- Input for this task
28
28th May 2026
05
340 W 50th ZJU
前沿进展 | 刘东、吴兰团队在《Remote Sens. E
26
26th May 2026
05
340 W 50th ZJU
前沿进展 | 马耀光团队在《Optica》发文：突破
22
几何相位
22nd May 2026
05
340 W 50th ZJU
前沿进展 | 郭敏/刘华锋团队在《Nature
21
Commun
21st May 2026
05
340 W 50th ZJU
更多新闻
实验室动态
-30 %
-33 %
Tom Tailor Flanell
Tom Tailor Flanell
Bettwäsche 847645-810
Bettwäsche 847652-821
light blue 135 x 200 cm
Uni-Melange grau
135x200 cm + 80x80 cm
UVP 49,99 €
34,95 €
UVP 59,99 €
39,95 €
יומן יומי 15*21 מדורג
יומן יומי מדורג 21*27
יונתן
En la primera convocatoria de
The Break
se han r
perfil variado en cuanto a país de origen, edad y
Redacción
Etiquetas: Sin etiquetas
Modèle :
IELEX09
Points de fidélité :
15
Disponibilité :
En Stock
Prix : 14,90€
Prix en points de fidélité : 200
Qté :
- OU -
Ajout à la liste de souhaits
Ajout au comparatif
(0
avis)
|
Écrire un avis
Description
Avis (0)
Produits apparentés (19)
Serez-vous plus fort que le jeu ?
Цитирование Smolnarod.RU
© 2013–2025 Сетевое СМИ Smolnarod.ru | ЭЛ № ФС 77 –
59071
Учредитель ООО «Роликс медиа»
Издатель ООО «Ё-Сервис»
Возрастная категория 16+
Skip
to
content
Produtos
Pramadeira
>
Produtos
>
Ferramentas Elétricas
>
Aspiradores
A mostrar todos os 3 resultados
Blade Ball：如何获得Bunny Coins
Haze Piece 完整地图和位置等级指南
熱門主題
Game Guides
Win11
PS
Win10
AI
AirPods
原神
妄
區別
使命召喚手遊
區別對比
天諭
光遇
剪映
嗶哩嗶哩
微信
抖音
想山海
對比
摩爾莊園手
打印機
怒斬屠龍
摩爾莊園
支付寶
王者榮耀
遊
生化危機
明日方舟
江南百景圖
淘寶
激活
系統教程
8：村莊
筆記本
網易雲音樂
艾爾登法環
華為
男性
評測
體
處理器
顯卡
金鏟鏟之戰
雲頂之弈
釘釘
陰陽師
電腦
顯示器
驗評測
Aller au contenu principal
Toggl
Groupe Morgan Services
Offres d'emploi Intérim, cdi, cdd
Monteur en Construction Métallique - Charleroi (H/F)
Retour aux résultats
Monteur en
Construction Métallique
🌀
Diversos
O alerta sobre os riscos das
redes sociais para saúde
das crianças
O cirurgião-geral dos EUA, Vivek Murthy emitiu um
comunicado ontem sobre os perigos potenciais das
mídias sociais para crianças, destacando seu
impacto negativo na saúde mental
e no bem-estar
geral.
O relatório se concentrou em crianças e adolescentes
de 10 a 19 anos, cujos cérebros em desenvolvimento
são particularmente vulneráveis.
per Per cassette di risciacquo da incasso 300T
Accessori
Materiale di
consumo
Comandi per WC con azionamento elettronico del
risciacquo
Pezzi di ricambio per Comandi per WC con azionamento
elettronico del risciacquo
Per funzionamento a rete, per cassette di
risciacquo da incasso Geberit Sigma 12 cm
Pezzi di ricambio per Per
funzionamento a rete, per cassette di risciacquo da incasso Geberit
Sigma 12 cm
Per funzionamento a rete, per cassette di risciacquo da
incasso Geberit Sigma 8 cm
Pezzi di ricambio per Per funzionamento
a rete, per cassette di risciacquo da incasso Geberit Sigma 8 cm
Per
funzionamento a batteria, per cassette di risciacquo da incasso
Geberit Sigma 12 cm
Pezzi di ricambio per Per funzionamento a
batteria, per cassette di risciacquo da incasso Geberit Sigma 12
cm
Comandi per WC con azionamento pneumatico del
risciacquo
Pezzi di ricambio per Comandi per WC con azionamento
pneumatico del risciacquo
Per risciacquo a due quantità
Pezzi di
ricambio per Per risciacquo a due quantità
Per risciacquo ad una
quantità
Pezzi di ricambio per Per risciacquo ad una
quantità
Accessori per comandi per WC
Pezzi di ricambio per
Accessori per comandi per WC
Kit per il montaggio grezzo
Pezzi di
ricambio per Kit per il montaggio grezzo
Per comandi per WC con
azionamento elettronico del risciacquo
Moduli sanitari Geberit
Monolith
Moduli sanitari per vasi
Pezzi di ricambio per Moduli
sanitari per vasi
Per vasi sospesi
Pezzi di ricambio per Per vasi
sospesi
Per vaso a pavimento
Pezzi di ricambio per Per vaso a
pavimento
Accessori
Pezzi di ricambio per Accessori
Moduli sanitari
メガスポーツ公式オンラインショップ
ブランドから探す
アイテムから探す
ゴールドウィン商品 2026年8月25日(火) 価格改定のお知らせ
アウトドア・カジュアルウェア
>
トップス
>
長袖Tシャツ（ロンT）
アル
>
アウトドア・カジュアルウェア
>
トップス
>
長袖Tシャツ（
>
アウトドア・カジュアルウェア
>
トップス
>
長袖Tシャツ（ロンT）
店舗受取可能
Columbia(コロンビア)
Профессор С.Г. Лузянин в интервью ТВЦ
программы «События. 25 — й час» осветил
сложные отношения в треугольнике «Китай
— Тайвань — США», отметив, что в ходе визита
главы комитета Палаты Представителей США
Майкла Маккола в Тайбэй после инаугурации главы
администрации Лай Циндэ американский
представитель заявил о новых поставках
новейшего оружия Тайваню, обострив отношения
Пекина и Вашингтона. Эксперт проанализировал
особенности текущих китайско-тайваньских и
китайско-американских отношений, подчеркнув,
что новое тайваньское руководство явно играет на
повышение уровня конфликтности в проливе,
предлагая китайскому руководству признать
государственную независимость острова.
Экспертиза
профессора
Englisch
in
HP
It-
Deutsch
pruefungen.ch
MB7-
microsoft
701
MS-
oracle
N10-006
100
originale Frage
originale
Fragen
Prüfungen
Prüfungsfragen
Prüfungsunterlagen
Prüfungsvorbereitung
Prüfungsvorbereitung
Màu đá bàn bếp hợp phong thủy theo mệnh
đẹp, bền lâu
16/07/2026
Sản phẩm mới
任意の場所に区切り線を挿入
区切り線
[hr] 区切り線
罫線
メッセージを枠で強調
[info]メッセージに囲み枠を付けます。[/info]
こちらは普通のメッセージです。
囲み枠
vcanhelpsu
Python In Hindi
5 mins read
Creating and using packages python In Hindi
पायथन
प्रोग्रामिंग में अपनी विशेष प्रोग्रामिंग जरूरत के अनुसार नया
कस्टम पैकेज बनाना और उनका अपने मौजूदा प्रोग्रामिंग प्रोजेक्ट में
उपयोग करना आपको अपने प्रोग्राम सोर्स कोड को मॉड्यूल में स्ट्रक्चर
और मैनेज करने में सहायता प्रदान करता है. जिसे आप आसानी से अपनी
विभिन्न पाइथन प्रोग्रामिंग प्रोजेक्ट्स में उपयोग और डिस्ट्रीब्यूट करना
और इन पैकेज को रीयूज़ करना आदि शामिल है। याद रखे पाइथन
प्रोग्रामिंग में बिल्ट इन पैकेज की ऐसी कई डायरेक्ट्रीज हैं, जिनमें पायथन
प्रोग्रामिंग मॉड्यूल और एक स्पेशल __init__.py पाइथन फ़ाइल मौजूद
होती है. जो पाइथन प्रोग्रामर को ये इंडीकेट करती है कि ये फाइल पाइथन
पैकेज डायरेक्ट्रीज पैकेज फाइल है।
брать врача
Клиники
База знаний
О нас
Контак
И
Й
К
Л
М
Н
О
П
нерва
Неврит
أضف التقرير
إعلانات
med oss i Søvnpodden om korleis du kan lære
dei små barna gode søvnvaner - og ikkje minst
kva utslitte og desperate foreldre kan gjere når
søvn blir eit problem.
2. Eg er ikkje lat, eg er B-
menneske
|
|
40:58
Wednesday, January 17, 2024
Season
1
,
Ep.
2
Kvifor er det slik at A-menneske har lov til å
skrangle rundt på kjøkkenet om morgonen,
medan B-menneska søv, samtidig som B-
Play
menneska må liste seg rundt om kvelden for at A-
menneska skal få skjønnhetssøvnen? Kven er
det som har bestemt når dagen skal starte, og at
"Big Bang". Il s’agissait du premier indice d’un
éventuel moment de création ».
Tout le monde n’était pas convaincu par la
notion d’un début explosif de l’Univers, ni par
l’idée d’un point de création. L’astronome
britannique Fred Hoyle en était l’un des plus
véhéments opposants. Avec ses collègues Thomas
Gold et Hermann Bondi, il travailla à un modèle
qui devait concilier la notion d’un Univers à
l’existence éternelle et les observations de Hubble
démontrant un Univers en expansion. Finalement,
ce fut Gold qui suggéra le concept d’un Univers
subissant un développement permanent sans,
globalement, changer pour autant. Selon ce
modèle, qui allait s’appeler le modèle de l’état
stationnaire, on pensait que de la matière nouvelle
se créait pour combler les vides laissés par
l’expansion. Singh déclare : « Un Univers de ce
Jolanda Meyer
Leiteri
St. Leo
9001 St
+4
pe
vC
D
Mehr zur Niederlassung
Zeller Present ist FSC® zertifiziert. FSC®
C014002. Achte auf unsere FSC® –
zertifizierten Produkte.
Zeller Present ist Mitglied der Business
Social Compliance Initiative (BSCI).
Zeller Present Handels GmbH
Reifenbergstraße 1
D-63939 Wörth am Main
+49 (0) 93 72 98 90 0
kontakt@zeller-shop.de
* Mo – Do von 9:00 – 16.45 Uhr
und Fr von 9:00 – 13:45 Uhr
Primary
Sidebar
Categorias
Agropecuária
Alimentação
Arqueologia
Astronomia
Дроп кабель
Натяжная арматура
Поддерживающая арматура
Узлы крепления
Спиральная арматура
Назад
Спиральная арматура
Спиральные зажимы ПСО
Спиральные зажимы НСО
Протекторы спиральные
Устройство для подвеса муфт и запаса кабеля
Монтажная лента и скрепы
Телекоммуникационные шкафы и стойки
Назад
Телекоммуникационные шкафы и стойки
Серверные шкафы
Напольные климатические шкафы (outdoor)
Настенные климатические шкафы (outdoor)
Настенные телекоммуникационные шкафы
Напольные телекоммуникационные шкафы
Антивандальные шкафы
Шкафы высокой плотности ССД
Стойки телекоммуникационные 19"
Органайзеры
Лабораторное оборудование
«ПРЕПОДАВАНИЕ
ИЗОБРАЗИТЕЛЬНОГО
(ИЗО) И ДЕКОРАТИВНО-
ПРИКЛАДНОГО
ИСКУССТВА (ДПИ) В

- Exercise aim
Search the entries above for the word "Métallique", and copy every line where it occurs.

- Result of the exercise
Monteur en Construction Métallique - Charleroi (H/F)
Construction Métallique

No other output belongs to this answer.